There has always been more to Souness than meets the eye, not least a ready wit. Perhaps that's because what does meet the eye still looks as though it was made in Scotland from girders. But he agrees that looks can deceive.

"What you are on the pitch is not necessarily what you are in real life," he says. "Roy Keane would probably tell you that. I think I'm an easy-going fellow." So, bizarrely enough, does Dale Winton. I was recently with darling Dale when his mobile phone rang. He chatted for a while and then said: "Give my love to Souey." The caller, he told me, was Karen Souness, Graeme's wife. I asked Dale how they became friends. He said his eyes met Karen's in a crowded restaurant. "I said: 'You're gorgeous, you are.' Then I said to Graeme: 'And so are you'."

Souness acknowledges that his friendship with Dale Winton is a magnificently improbable one. But not only is the uncompromising reputation kindled by his hard tackling 20 years ago misleading, it is also sometimes forgotten that, as well as being hard, he was a marvellous player. "But I learnt very early on to live to fight another day," he says. "I had a very bad injury when I was 19. I was playing for Middlesbrough against Leeds, and like every 19-year-old I thought I was the toughest guy around. I went for a tackle with Billy Bremner and Terry Yorath came in and gave me what I deserved. After that he and I had some great battles. He was a real man."
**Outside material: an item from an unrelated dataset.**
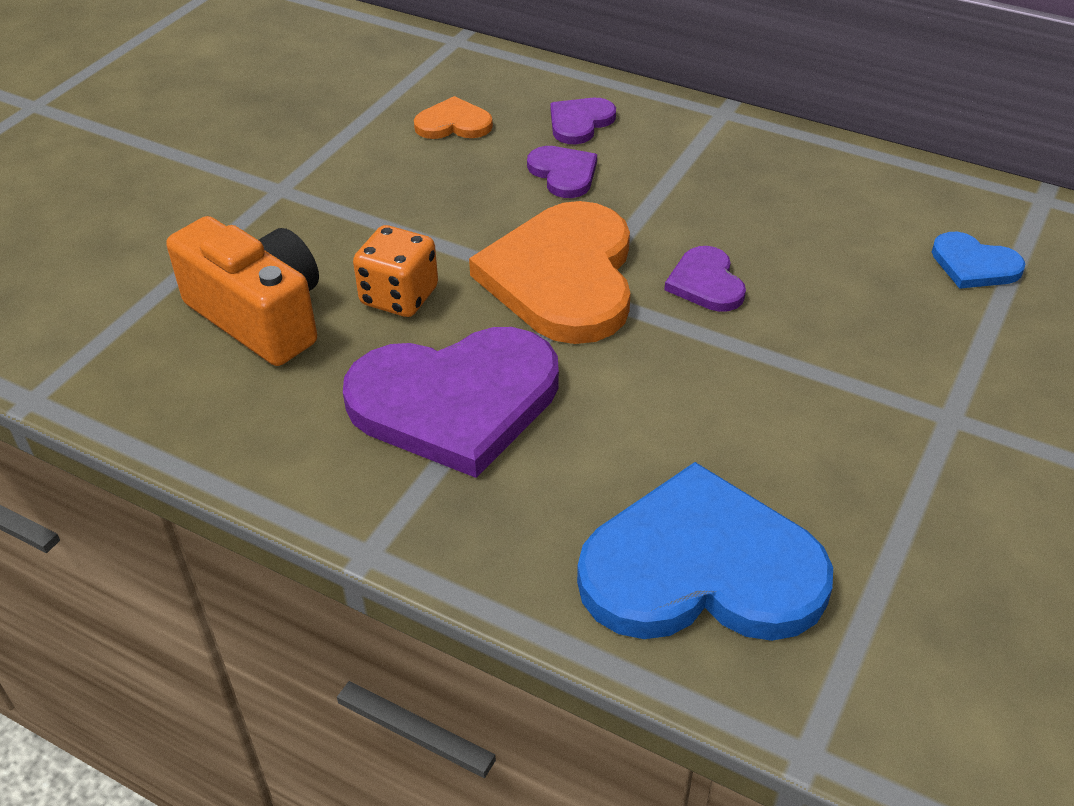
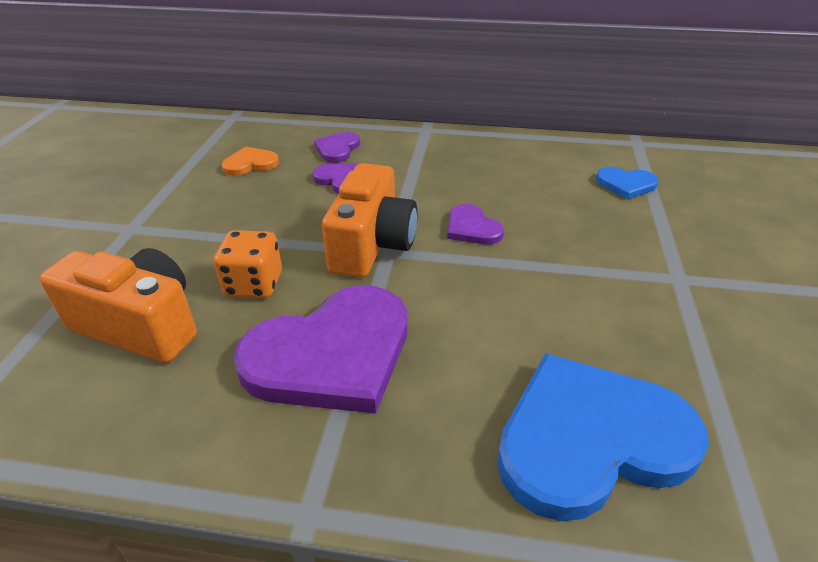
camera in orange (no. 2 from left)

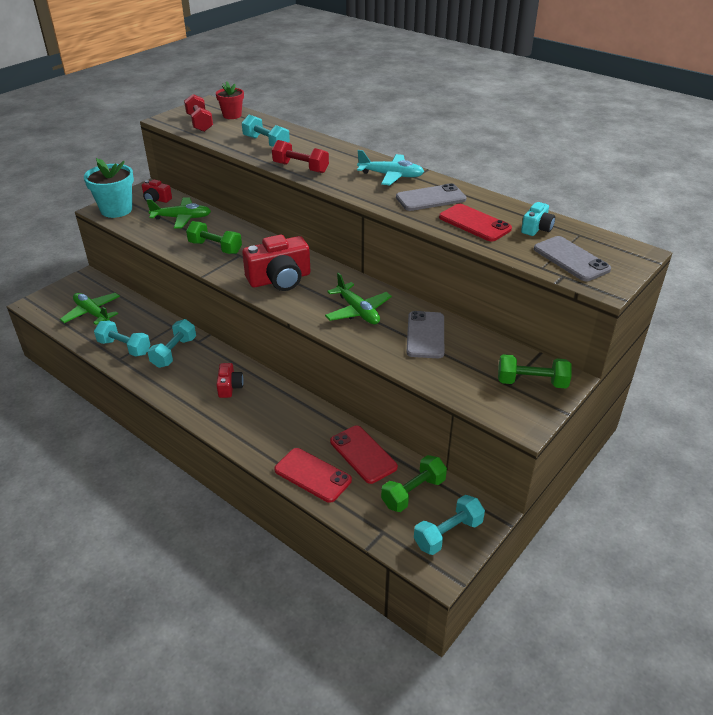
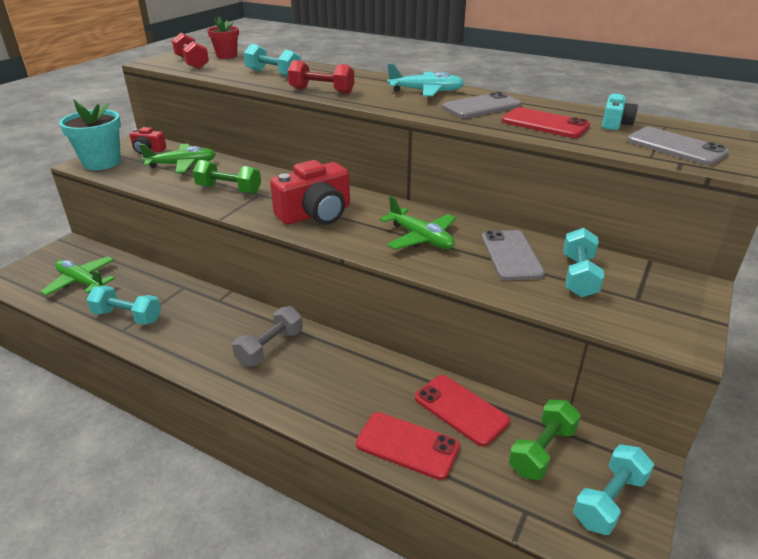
dumbbell in turquoise (no. 3 from left); dumbbell in green (no. 3 from left in the first image); dumbbell in grey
In common with Alan Hansen, Souness reckons that the 1978-79 Liverpool team was the best side he ever played for. "We went through that whole season conceding only 16 goals," he says. "I was top goalscorer against us, with two own-goals. And I think we only let in five at home, something outrageous."

Did he learn anything from Bob Paisley's style of management? "Well, Bob was not a great man-manager. His greatest asset was his choice of players, which is maybe what management is all about. Maybe all it is about. His thoughts on the actual game were very simple. And he was very lucky. You need that as well. I don't think I've been a lucky manager. Leaving Rangers when I did was bad timing. Taking the Torino job when I did. But I have learnt from every experience, from Rangers, from Liverpool, from Galatasary, Southampton, Torino... I used to shout and bawl. Now I have learned that there is more than one way to skin a cat. That's me getting older, wiser, and sure, the medication must influence that as well."

Souness takes pills every day to keep his blood pressure down, but his cardiologist has told him that there is no reason why he shouldn't manage a Premiership football club. "He tells me that for some people, pressure is what I do. For others, pressure is going home and sitting in front of Coronation Street with your slippers on. I would find that very stressful." But what if Blackburn had not been promoted last season? Would not the prospect of losing his job amounted to pretty serious stress? "I'm past thinking like that. I have an illness, and I have a son who's nearly three. I've bigger things to worry about than losing my job."

As my taxi takes me away through the lovely Ribble Valley, it strikes me that this is a philosophy other football managers might come to envy as the next nine months unfold.